__Exercise__
Reproduce each of the following records verbatim, line for line.

__Input__
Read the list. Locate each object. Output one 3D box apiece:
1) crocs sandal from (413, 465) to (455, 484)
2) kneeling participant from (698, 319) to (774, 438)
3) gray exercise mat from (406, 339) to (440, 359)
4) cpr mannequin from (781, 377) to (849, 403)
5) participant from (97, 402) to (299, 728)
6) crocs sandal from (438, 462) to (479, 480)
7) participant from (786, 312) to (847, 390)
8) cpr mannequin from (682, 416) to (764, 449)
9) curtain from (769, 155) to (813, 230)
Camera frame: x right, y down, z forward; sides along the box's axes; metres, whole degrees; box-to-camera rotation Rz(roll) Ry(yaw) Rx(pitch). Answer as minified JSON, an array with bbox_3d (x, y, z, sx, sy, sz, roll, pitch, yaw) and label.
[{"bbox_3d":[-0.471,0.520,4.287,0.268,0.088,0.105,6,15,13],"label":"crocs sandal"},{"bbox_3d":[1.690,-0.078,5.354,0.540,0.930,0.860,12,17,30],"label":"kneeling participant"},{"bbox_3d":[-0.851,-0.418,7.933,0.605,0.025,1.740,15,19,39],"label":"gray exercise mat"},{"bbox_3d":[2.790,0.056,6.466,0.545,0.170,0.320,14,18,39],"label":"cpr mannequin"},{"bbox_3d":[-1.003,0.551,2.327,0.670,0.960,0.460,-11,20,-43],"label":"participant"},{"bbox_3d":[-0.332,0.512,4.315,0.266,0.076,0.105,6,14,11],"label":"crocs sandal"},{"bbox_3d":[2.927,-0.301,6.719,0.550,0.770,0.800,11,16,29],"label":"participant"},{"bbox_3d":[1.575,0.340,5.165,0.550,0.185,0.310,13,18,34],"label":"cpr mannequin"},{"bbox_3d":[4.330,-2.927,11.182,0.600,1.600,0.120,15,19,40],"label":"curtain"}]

__Answer box__
Read the list. Locate each object. Output one 3D box apiece:
1) crocs sandal from (413, 465) to (455, 484)
2) kneeling participant from (698, 319) to (774, 438)
3) gray exercise mat from (406, 339) to (440, 359)
4) cpr mannequin from (781, 377) to (849, 403)
5) participant from (97, 402) to (299, 728)
6) crocs sandal from (438, 462) to (479, 480)
7) participant from (786, 312) to (847, 390)
8) cpr mannequin from (682, 416) to (764, 449)
9) curtain from (769, 155) to (813, 230)
Camera frame: x right, y down, z forward; sides along the box's axes; metres, whole degrees; box-to-camera rotation Rz(roll) Ry(yaw) Rx(pitch). Answer as minified JSON, an array with bbox_3d (x, y, z, sx, sy, sz, roll, pitch, yaw) and label.
[{"bbox_3d":[-0.471,0.520,4.287,0.268,0.088,0.105,6,15,13],"label":"crocs sandal"},{"bbox_3d":[1.690,-0.078,5.354,0.540,0.930,0.860,12,17,30],"label":"kneeling participant"},{"bbox_3d":[-0.851,-0.418,7.933,0.605,0.025,1.740,15,19,39],"label":"gray exercise mat"},{"bbox_3d":[2.790,0.056,6.466,0.545,0.170,0.320,14,18,39],"label":"cpr mannequin"},{"bbox_3d":[-1.003,0.551,2.327,0.670,0.960,0.460,-11,20,-43],"label":"participant"},{"bbox_3d":[-0.332,0.512,4.315,0.266,0.076,0.105,6,14,11],"label":"crocs sandal"},{"bbox_3d":[2.927,-0.301,6.719,0.550,0.770,0.800,11,16,29],"label":"participant"},{"bbox_3d":[1.575,0.340,5.165,0.550,0.185,0.310,13,18,34],"label":"cpr mannequin"},{"bbox_3d":[4.330,-2.927,11.182,0.600,1.600,0.120,15,19,40],"label":"curtain"}]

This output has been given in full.